### WHAT THE EXERCISE ASKS
Could you transcribe every record below exactly, leaving out any pictures?

── EXTRACTED DATA

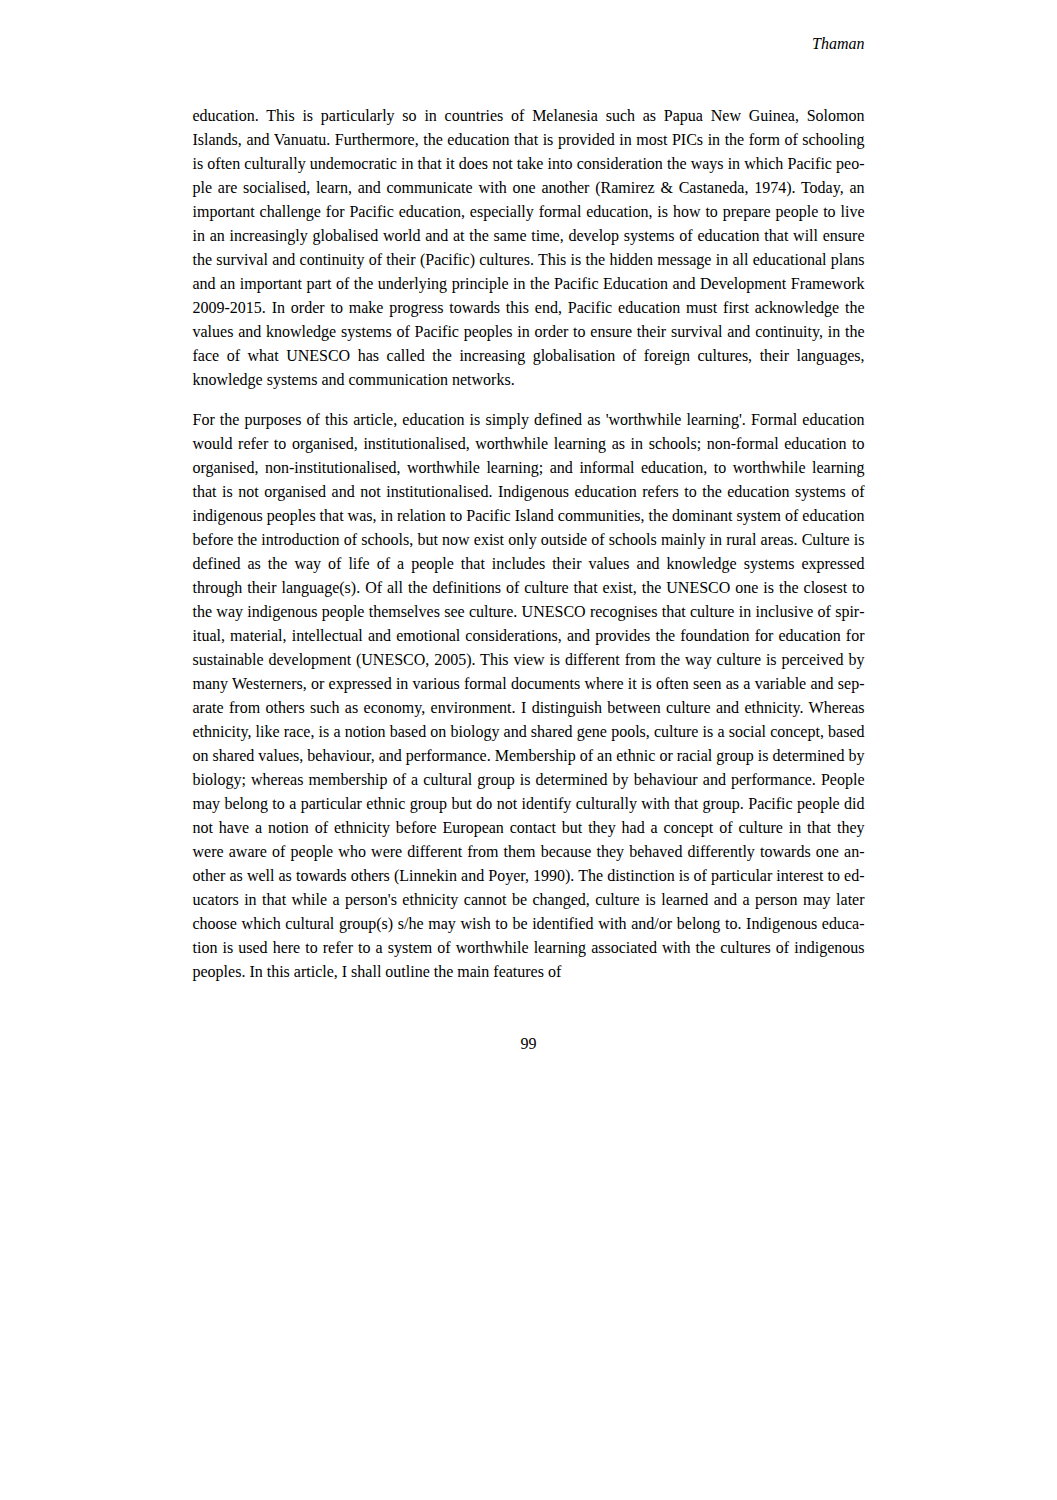Thaman
education. This is particularly so in countries of Melanesia such as Papua New Guinea, Solomon Islands, and Vanuatu. Furthermore, the education that is provided in most PICs in the form of schooling is often culturally undemocratic in that it does not take into consideration the ways in which Pacific people are socialised, learn, and communicate with one another (Ramirez & Castaneda, 1974). Today, an important challenge for Pacific education, especially formal education, is how to prepare people to live in an increasingly globalised world and at the same time, develop systems of education that will ensure the survival and continuity of their (Pacific) cultures. This is the hidden message in all educational plans and an important part of the underlying principle in the Pacific Education and Development Framework 2009-2015. In order to make progress towards this end, Pacific education must first acknowledge the values and knowledge systems of Pacific peoples in order to ensure their survival and continuity, in the face of what UNESCO has called the increasing globalisation of foreign cultures, their languages, knowledge systems and communication networks.
For the purposes of this article, education is simply defined as 'worthwhile learning'. Formal education would refer to organised, institutionalised, worthwhile learning as in schools; non-formal education to organised, non-institutionalised, worthwhile learning; and informal education, to worthwhile learning that is not organised and not institutionalised. Indigenous education refers to the education systems of indigenous peoples that was, in relation to Pacific Island communities, the dominant system of education before the introduction of schools, but now exist only outside of schools mainly in rural areas. Culture is defined as the way of life of a people that includes their values and knowledge systems expressed through their language(s). Of all the definitions of culture that exist, the UNESCO one is the closest to the way indigenous people themselves see culture. UNESCO recognises that culture in inclusive of spiritual, material, intellectual and emotional considerations, and provides the foundation for education for sustainable development (UNESCO, 2005). This view is different from the way culture is perceived by many Westerners, or expressed in various formal documents where it is often seen as a variable and separate from others such as economy, environment. I distinguish between culture and ethnicity. Whereas ethnicity, like race, is a notion based on biology and shared gene pools, culture is a social concept, based on shared values, behaviour, and performance. Membership of an ethnic or racial group is determined by biology; whereas membership of a cultural group is determined by behaviour and performance. People may belong to a particular ethnic group but do not identify culturally with that group. Pacific people did not have a notion of ethnicity before European contact but they had a concept of culture in that they were aware of people who were different from them because they behaved differently towards one another as well as towards others (Linnekin and Poyer, 1990). The distinction is of particular interest to educators in that while a person's ethnicity cannot be changed, culture is learned and a person may later choose which cultural group(s) s/he may wish to be identified with and/or belong to. Indigenous education is used here to refer to a system of worthwhile learning associated with the cultures of indigenous peoples. In this article, I shall outline the main features of
99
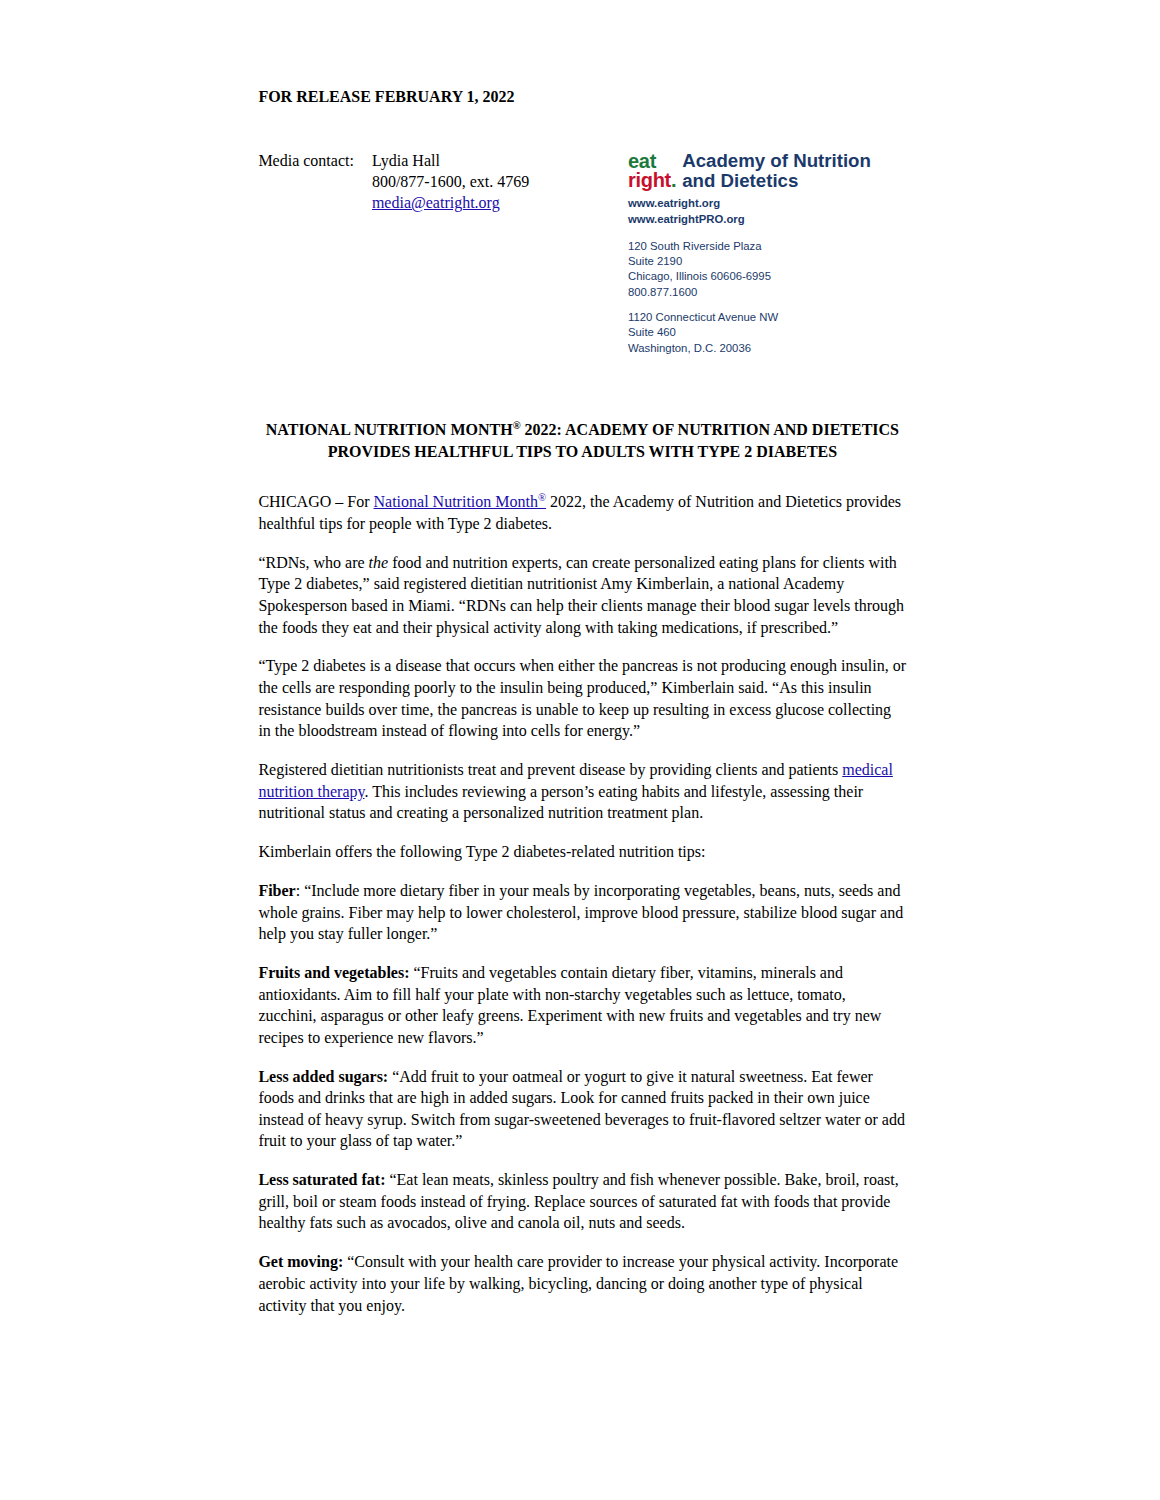FOR RELEASE FEBRUARY 1, 2022
| Media contact: | Lydia Hall 800/877-1600, ext. 4769 media@eatright.org |
eat right.
Academy of Nutrition
and Dietetics
www.eatright.org
www.eatrightPRO.org
120 South Riverside Plaza
Suite 2190
Chicago, Illinois 60606-6995
800.877.1600
1120 Connecticut Avenue NW
Suite 460
Washington, D.C. 20036
National Nutrition Month® 2022: Academy of Nutrition and Dietetics Provides Healthful Tips to Adults with Type 2 Diabetes
CHICAGO – For National Nutrition Month® 2022, the Academy of Nutrition and Dietetics provides healthful tips for people with Type 2 diabetes.
“RDNs, who are the food and nutrition experts, can create personalized eating plans for clients with Type 2 diabetes,” said registered dietitian nutritionist Amy Kimberlain, a national Academy Spokesperson based in Miami. “RDNs can help their clients manage their blood sugar levels through the foods they eat and their physical activity along with taking medications, if prescribed.”
“Type 2 diabetes is a disease that occurs when either the pancreas is not producing enough insulin, or the cells are responding poorly to the insulin being produced,” Kimberlain said. “As this insulin resistance builds over time, the pancreas is unable to keep up resulting in excess glucose collecting in the bloodstream instead of flowing into cells for energy.”
Registered dietitian nutritionists treat and prevent disease by providing clients and patients medical nutrition therapy. This includes reviewing a person’s eating habits and lifestyle, assessing their nutritional status and creating a personalized nutrition treatment plan.
Kimberlain offers the following Type 2 diabetes-related nutrition tips:
Fiber: “Include more dietary fiber in your meals by incorporating vegetables, beans, nuts, seeds and whole grains. Fiber may help to lower cholesterol, improve blood pressure, stabilize blood sugar and help you stay fuller longer.”
Fruits and vegetables: “Fruits and vegetables contain dietary fiber, vitamins, minerals and antioxidants. Aim to fill half your plate with non-starchy vegetables such as lettuce, tomato, zucchini, asparagus or other leafy greens. Experiment with new fruits and vegetables and try new recipes to experience new flavors.”
Less added sugars: “Add fruit to your oatmeal or yogurt to give it natural sweetness. Eat fewer foods and drinks that are high in added sugars. Look for canned fruits packed in their own juice instead of heavy syrup. Switch from sugar-sweetened beverages to fruit-flavored seltzer water or add fruit to your glass of tap water.”
Less saturated fat: “Eat lean meats, skinless poultry and fish whenever possible. Bake, broil, roast, grill, boil or steam foods instead of frying. Replace sources of saturated fat with foods that provide healthy fats such as avocados, olive and canola oil, nuts and seeds.
Get moving: “Consult with your health care provider to increase your physical activity. Incorporate aerobic activity into your life by walking, bicycling, dancing or doing another type of physical activity that you enjoy.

────

### RESULT
Thaman
education. This is particularly so in countries of Melanesia such as Papua New Guinea, Solomon Islands, and Vanuatu. Furthermore, the education that is provided in most PICs in the form of schooling is often culturally undemocratic in that it does not take into consideration the ways in which Pacific people are socialised, learn, and communicate with one another (Ramirez & Castaneda, 1974). Today, an important challenge for Pacific education, especially formal education, is how to prepare people to live in an increasingly globalised world and at the same time, develop systems of education that will ensure the survival and continuity of their (Pacific) cultures. This is the hidden message in all educational plans and an important part of the underlying principle in the Pacific Education and Development Framework 2009-2015. In order to make progress towards this end, Pacific education must first acknowledge the values and knowledge systems of Pacific peoples in order to ensure their survival and continuity, in the face of what UNESCO has called the increasing globalisation of foreign cultures, their languages, knowledge systems and communication networks.
For the purposes of this article, education is simply defined as 'worthwhile learning'. Formal education would refer to organised, institutionalised, worthwhile learning as in schools; non-formal education to organised, non-institutionalised, worthwhile learning; and informal education, to worthwhile learning that is not organised and not institutionalised. Indigenous education refers to the education systems of indigenous peoples that was, in relation to Pacific Island communities, the dominant system of education before the introduction of schools, but now exist only outside of schools mainly in rural areas. Culture is defined as the way of life of a people that includes their values and knowledge systems expressed through their language(s). Of all the definitions of culture that exist, the UNESCO one is the closest to the way indigenous people themselves see culture. UNESCO recognises that culture in inclusive of spiritual, material, intellectual and emotional considerations, and provides the foundation for education for sustainable development (UNESCO, 2005). This view is different from the way culture is perceived by many Westerners, or expressed in various formal documents where it is often seen as a variable and separate from others such as economy, environment. I distinguish between culture and ethnicity. Whereas ethnicity, like race, is a notion based on biology and shared gene pools, culture is a social concept, based on shared values, behaviour, and performance. Membership of an ethnic or racial group is determined by biology; whereas membership of a cultural group is determined by behaviour and performance. People may belong to a particular ethnic group but do not identify culturally with that group. Pacific people did not have a notion of ethnicity before European contact but they had a concept of culture in that they were aware of people who were different from them because they behaved differently towards one another as well as towards others (Linnekin and Poyer, 1990). The distinction is of particular interest to educators in that while a person's ethnicity cannot be changed, culture is learned and a person may later choose which cultural group(s) s/he may wish to be identified with and/or belong to. Indigenous education is used here to refer to a system of worthwhile learning associated with the cultures of indigenous peoples. In this article, I shall outline the main features of
99
FOR RELEASE FEBRUARY 1, 2022
| Media contact: | Lydia Hall 800/877-1600, ext. 4769 media@eatright.org |
eat right.
Academy of Nutrition
and Dietetics
www.eatright.org
www.eatrightPRO.org
120 South Riverside Plaza
Suite 2190
Chicago, Illinois 60606-6995
800.877.1600
1120 Connecticut Avenue NW
Suite 460
Washington, D.C. 20036
National Nutrition Month® 2022: Academy of Nutrition and Dietetics Provides Healthful Tips to Adults with Type 2 Diabetes
CHICAGO – For National Nutrition Month® 2022, the Academy of Nutrition and Dietetics provides healthful tips for people with Type 2 diabetes.
“RDNs, who are the food and nutrition experts, can create personalized eating plans for clients with Type 2 diabetes,” said registered dietitian nutritionist Amy Kimberlain, a national Academy Spokesperson based in Miami. “RDNs can help their clients manage their blood sugar levels through the foods they eat and their physical activity along with taking medications, if prescribed.”
“Type 2 diabetes is a disease that occurs when either the pancreas is not producing enough insulin, or the cells are responding poorly to the insulin being produced,” Kimberlain said. “As this insulin resistance builds over time, the pancreas is unable to keep up resulting in excess glucose collecting in the bloodstream instead of flowing into cells for energy.”
Registered dietitian nutritionists treat and prevent disease by providing clients and patients medical nutrition therapy. This includes reviewing a person’s eating habits and lifestyle, assessing their nutritional status and creating a personalized nutrition treatment plan.
Kimberlain offers the following Type 2 diabetes-related nutrition tips:
Fiber: “Include more dietary fiber in your meals by incorporating vegetables, beans, nuts, seeds and whole grains. Fiber may help to lower cholesterol, improve blood pressure, stabilize blood sugar and help you stay fuller longer.”
Fruits and vegetables: “Fruits and vegetables contain dietary fiber, vitamins, minerals and antioxidants. Aim to fill half your plate with non-starchy vegetables such as lettuce, tomato, zucchini, asparagus or other leafy greens. Experiment with new fruits and vegetables and try new recipes to experience new flavors.”
Less added sugars: “Add fruit to your oatmeal or yogurt to give it natural sweetness. Eat fewer foods and drinks that are high in added sugars. Look for canned fruits packed in their own juice instead of heavy syrup. Switch from sugar-sweetened beverages to fruit-flavored seltzer water or add fruit to your glass of tap water.”
Less saturated fat: “Eat lean meats, skinless poultry and fish whenever possible. Bake, broil, roast, grill, boil or steam foods instead of frying. Replace sources of saturated fat with foods that provide healthy fats such as avocados, olive and canola oil, nuts and seeds.
Get moving: “Consult with your health care provider to increase your physical activity. Incorporate aerobic activity into your life by walking, bicycling, dancing or doing another type of physical activity that you enjoy.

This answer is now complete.